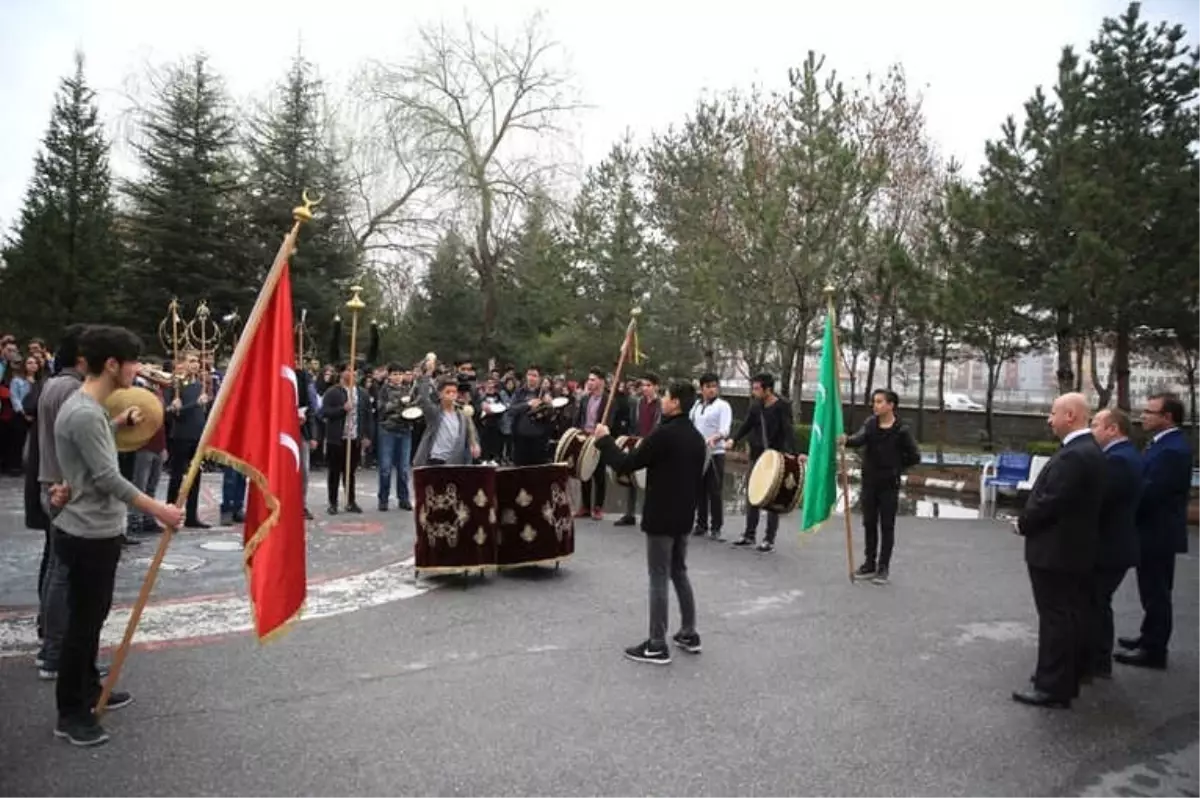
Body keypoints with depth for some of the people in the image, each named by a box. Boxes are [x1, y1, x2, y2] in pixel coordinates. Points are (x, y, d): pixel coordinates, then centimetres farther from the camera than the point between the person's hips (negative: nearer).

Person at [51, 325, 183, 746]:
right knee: (83, 622, 1)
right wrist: (159, 510, -20)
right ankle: (70, 714, 14)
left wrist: (119, 422, 21)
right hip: (89, 536, -10)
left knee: (93, 616, 21)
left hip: (97, 531, 10)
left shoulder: (87, 407, 8)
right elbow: (108, 478, -24)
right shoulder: (85, 414, -24)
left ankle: (88, 689, 36)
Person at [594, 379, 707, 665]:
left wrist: (604, 440, -4)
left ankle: (657, 645, 3)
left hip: (661, 517, -8)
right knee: (679, 573, 19)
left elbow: (626, 465, -18)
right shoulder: (696, 437, 8)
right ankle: (689, 634, 25)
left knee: (659, 579, -2)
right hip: (684, 516, 8)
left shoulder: (663, 434, -19)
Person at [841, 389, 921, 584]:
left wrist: (895, 467, -1)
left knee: (887, 526, 4)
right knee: (869, 524, 11)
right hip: (869, 482, 4)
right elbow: (860, 439, -19)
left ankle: (883, 568, 13)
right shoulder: (870, 423, 0)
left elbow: (915, 456, -4)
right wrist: (846, 440, -40)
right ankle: (869, 564, 22)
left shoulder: (901, 430, -10)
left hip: (889, 484, -4)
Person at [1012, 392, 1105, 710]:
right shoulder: (1089, 450, 10)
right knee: (1071, 617, 17)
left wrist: (1022, 524, -8)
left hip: (1056, 550, -10)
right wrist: (1029, 521, 10)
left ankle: (1052, 687, 4)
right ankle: (1066, 678, 28)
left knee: (1056, 619, -3)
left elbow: (1050, 502, -25)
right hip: (1075, 548, 10)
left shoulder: (1073, 455, -22)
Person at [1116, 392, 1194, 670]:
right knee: (1154, 591, 20)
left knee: (1156, 592, 0)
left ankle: (1154, 651, 10)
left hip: (1158, 533, -10)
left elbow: (1148, 493, -26)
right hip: (1156, 530, 10)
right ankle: (1150, 638, 32)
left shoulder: (1171, 450, -23)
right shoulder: (1167, 444, 10)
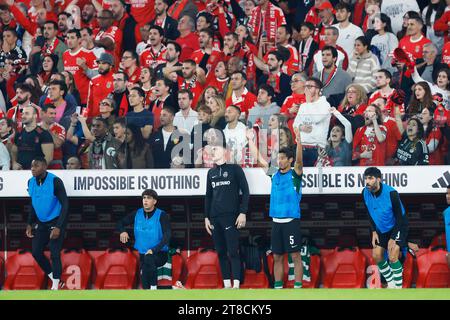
------------
What needs to be done ::
Update the material starting at the line containing "right wrist: (1029, 521, 10)" and ending at the line containing "right knee: (1154, 591, 20)" by replacing "ankle" with "heel", and give back only those lines with nothing else changed.

Solution to this exercise ::
right wrist: (1029, 521, 10)
left heel: (1052, 687, 4)
right heel: (1066, 678, 28)
left knee: (1056, 619, -3)
left elbow: (1050, 502, -25)
right hip: (1075, 548, 10)
left shoulder: (1073, 455, -22)
Person at [1116, 392, 1194, 670]:
right knee: (1154, 591, 20)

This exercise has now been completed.